WORK TASK: Retype everything from the line containing "Было выявлено, что" down to the last of the lines, leaving out the pictures.

Saved data entries
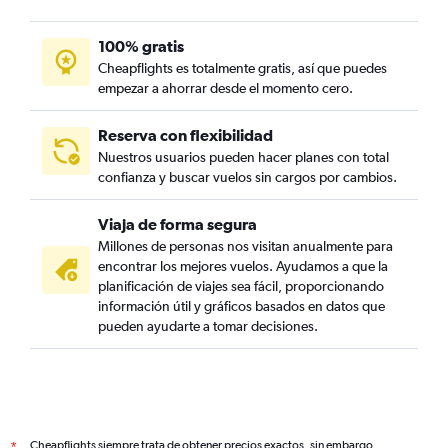
100% gratis
Cheapflights es totalmente gratis, así que puedes
empezar a ahorrar desde el momento cero.
Reserva con flexibilidad
Nuestros usuarios pueden hacer planes con total
confianza y buscar vuelos sin cargos por cambios.
Viaja de forma segura
Millones de personas nos visitan anualmente para
encontrar los mejores vuelos. Ayudamos a que la
planificación de viajes sea fácil, proporcionando
información útil y gráficos basados en datos que
pueden ayudarte a tomar decisiones.
Cheapflights siempre trata de obtener precios exactos, sin embargo,
*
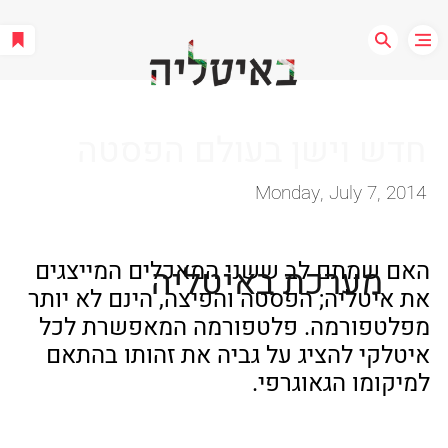
חדש וישן בעולם הפסטה
Monday, July 7, 2014
האם שמתם לב ששני המאכלים המייצגים 
מערכת באיטליה
את איטליה; הפסטה והפיצה, הינם לא יותר 
מפלטפורמה. פלטפורמה המאפשרת לכל 
איטלקי להציג על גביה את זהותו בהתאם 
למיקומו הגאוגרפי.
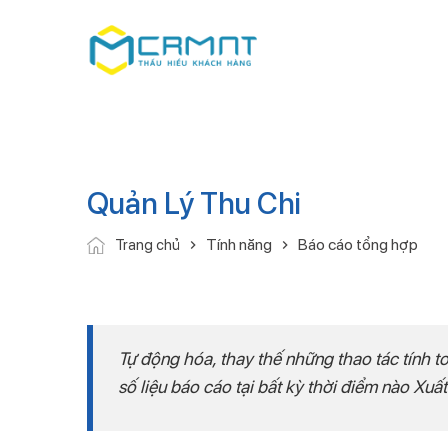
Quản Lý Thu Chi
Tính năng
Báo cáo tổng hợp
Trang chủ
Tự động hóa, thay thế những thao tác tính
số liệu báo cáo tại bất kỳ thời điểm nào Xuất ba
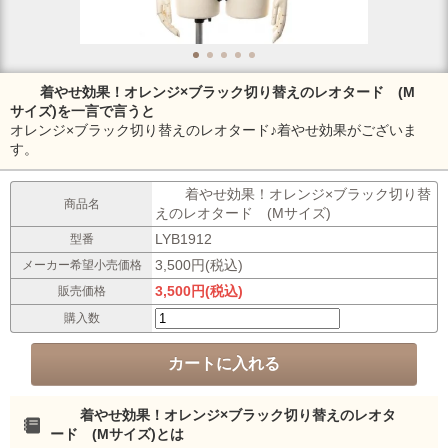
着やせ効果！オレンジ×ブラック切り替えのレオタード (M
サイズ)を一言で言うと
オレンジ×ブラック切り替えのレオタード♪着やせ効果がございま
す。
着やせ効果！オレンジ×ブラック切り替
商品名
えのレオタード (Mサイズ)
LYB1912
型番
3,500円(税込)
メーカー希望小売価格
3,500円(税込)
販売価格
購入数
着やせ効果！オレンジ×ブラック切り替えのレオタ
ード (Mサイズ)とは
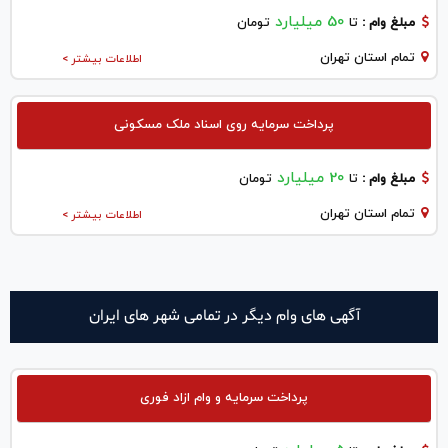
50 میلیارد
مبلغ وام :
تا
تومان
تمام استان تهران
اطلاعات بیشتر >
پرداخت سرمایه روی اسناد ملک مسکونی
20 میلیارد
مبلغ وام :
تا
تومان
تمام استان تهران
اطلاعات بیشتر >
آگهی های وام دیگر در تمامی شهر های ایران
پرداخت سرمایه و وام ازاد فوری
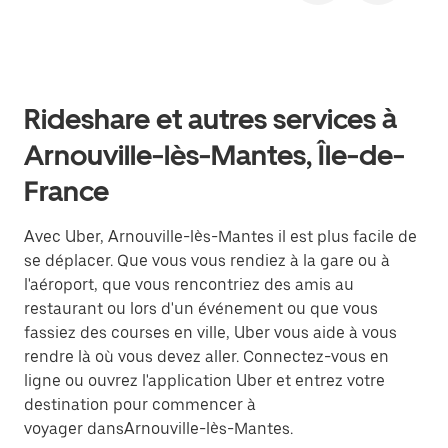
Rideshare et autres services à
Arnouville-lès-Mantes, Île-de-
France
Avec Uber, Arnouville-lès-Mantes il est plus facile de
se déplacer. Que vous vous rendiez à la gare ou à
l'aéroport, que vous rencontriez des amis au
restaurant ou lors d'un événement ou que vous
fassiez des courses en ville, Uber vous aide à vous
rendre là où vous devez aller. Connectez-vous en
ligne ou ouvrez l'application Uber et entrez votre
destination pour commencer à
voyager dansArnouville-lès-Mantes.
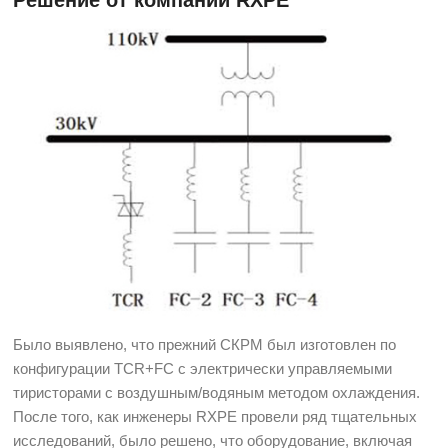
Было выявлено, что прежний СКРМ был изготовлен по
конфигурации TCR+FC с электрически управляемыми
тиристорами с воздушным/водяным методом охлаждения.
После того, как инженеры RXPE провели ряд тщательных
исследований, было решено, что оборудование, включая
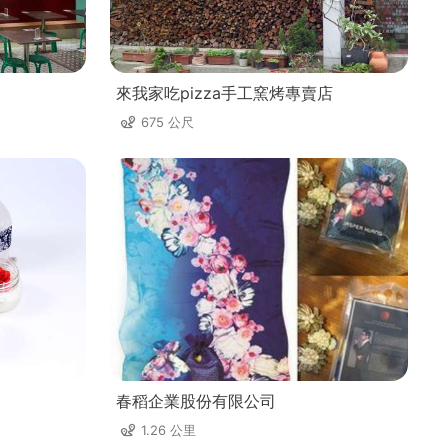
來我家吃pizza手工窯烤專賣店
675 公尺
春稻企業股份有限公司
1.26 公里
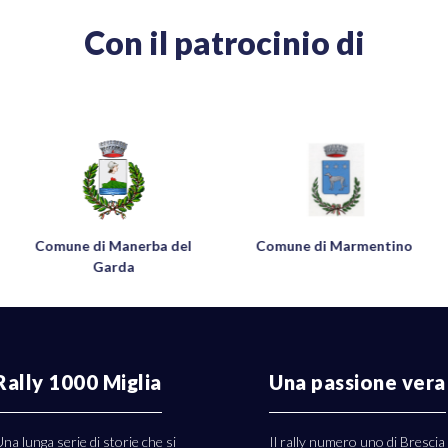
Con il patrocinio di
Comune di Manerba del
Comune di Marmentino
Garda
Rally 1000 Miglia
Una passione vera
na lunga serie di storie che si
Il rally numero uno di Brescia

ANSWER TO THIS EXERCISE:
Было выявлено, что прежний СКРМ был изготовлен по
конфигурации TCR+FC с электрически управляемыми
тиристорами с воздушным/водяным методом охлаждения.
После того, как инженеры RXPE провели ряд тщательных
исследований, было решено, что оборудование, включая
來我家吃pizza手工窯烤專賣店
675 公尺
春稻企業股份有限公司
1.26 公里
Con il patrocinio di
Comune di Manerba del
Comune di Marmentino
Garda
Rally 1000 Miglia
Una passione vera
na lunga serie di storie che si
Il rally numero uno di Brescia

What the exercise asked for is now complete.